__DATA__.
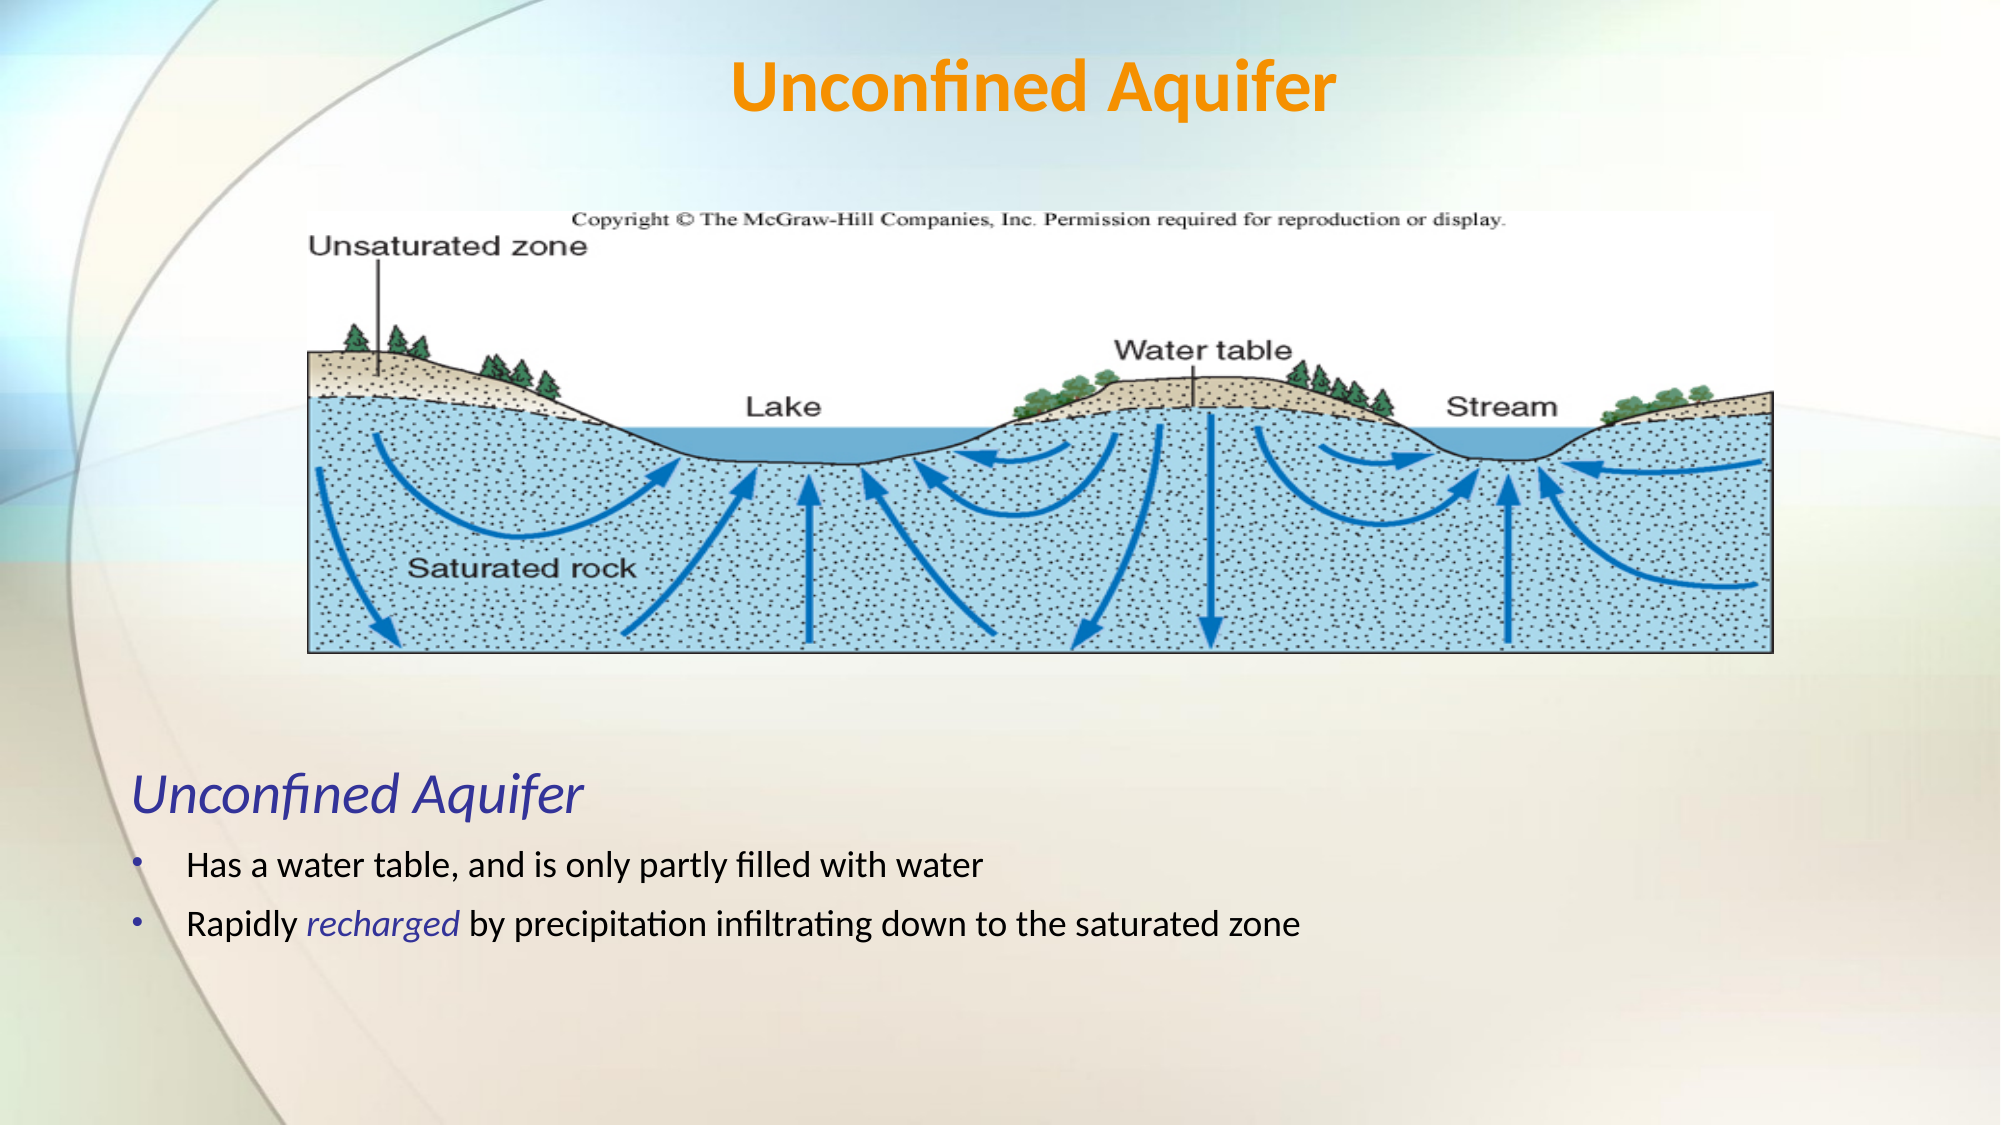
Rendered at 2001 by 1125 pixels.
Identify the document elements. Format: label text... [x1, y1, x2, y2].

text_box Unconfined Aquifer [201, 19, 1868, 143]
picture [0, 0, 2001, 1125]
text_box Unconfined Aquifer Has a water table, and is only partly filled with water Rapidly recharged by precipitation infiltrating down to the saturated zone [115, 747, 1832, 1102]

__REQUIRED WORK__. The answer is the line holding "Identify the document" and all the lines after it through the end of the records, repeated exactly.

__OUTPUT FOR THIS TASK__.
Identify the document elements. Format: label text... [x1, y1, x2, y2].

text_box Unconfined Aquifer [201, 19, 1868, 143]
picture [0, 0, 2001, 1125]
text_box Unconfined Aquifer Has a water table, and is only partly filled with water Rapidly recharged by precipitation infiltrating down to the saturated zone [115, 747, 1832, 1102]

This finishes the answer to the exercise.